Lion’s Head Route– This is the standard route up Mt Washington during the winter season. It is non technical in the sense that you will likely not use a rope, unless conditions dictate otherwise. There is a short steep section that is generally considered 4th class; cramponed feet on rock or ice while pulling in piolet traction–pulling on your ice axe. Otherwise, it is mostly a snow climb with limited exposure. This route also limits our exposure to avalanche terrain.

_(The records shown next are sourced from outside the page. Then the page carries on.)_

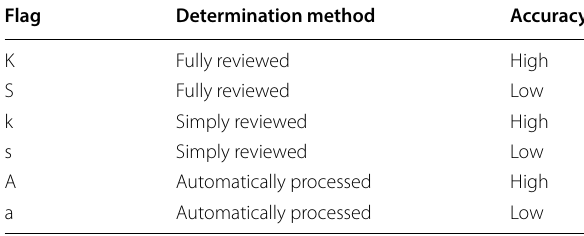
Table 1 Hypocenter flags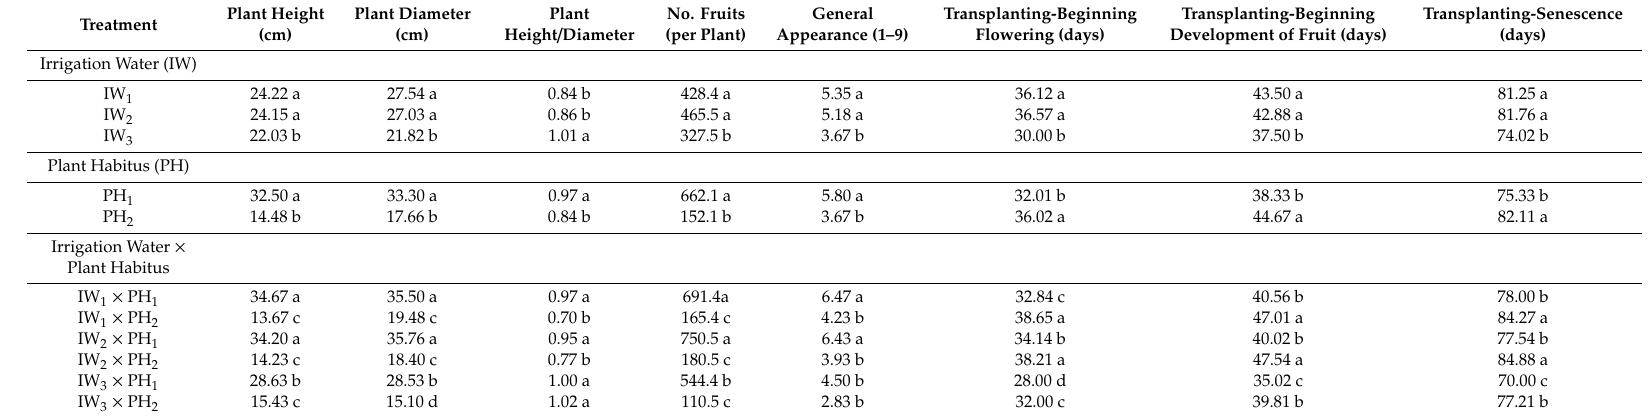
Table 7. Morphological, aesthetic and phenological characteristics of erect and pendant plants of ornamental pepper irrigated with FW, TFFSW and FFSW.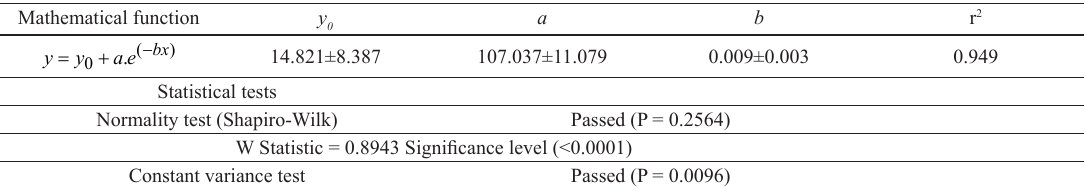
Table 5. Statistic parameters of the exponential model for elongation versus dose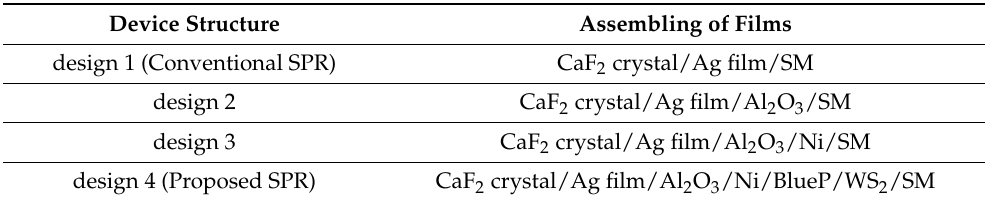
Table 2. Comparative study of the proposed SPR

After a 2 mile hike up the Tuckerman Ravine Train, we turn onto the Huntington Fire Road. After 5 minutes we reach a good stopping place. A quick rest, snack and sip of tea will lead us to putting crampons on our mountain boots. From here, it’s an hour of steep terrain, we will gain 1000′ in a quarter of a mile. This steep section ends at treeline. From here we climb with our next goal of Lion’s Head Buttress. Another snack, and were off across the Alpine Garden to the steeper South East Snowfields and Split Rock on the summit cone. From Split Rock it’s about 40 minutes of moderate snow climbing (and sometimes rocks) to the summit of Mt Washington. The most exposure we come across is from weather and generally it’s below Lion’s Head, the Alpine Garden and then again right below the summit. We try to climb when the weather is better, but we often have success even when the weather is poor.
Huntington Ravine has wonderful gully climbs. Beginner to Advanced options, ice snow and rock, with team rope travel and intermediate belays. Classic. Pinnacle Gully is the most sought after classic in New England. 800′ of ice climbing, in a giant runnel of ice splitting a rock buttress. It’s a favorite. O’Dells, Central, Yale and Damnation Gullies offer high quality climbing as well. The rocky spines left of O’Dells Gully, the giant Damnation Buttress and the NE Ridge of the Pinnacle offer classic mixed climbs from easy 5th class to 5.8 or so. Cloudwalker is a sweet late winter line as well.
Tuckerman Ravine has good snow climbing options on it’s north side. Right Gully and Lobster Claw provide good options to the Lions Head for summit climbs when the snow and weather conditions are good. They are best for advanced beginners. The Tuckerman Ravine headwall offers superb early season ice climbing. It is generally in condition from the end of November to the beginning of January. Options from II-III WI 2 -4.
Other options exist, but these are the most requested options.
In summer, join us for a climb of the Northeast Ridge of the Pinnacle Buttress in Huntington Ravine. A fun 7 pitch outing with wild exposure and fun climbing. It’s great training for alpine ascents in the Tetons or the Alps.
Plan to walk uphill for 2-4 hours, with a 20-30 lb. backpack over rough terrain covering up to 9 miles with 4000′ of elevation gain and 4000′ of elevation loss over the course of one day, all year. In winter, terrain will be ice and snow covered, adding to the difficulty.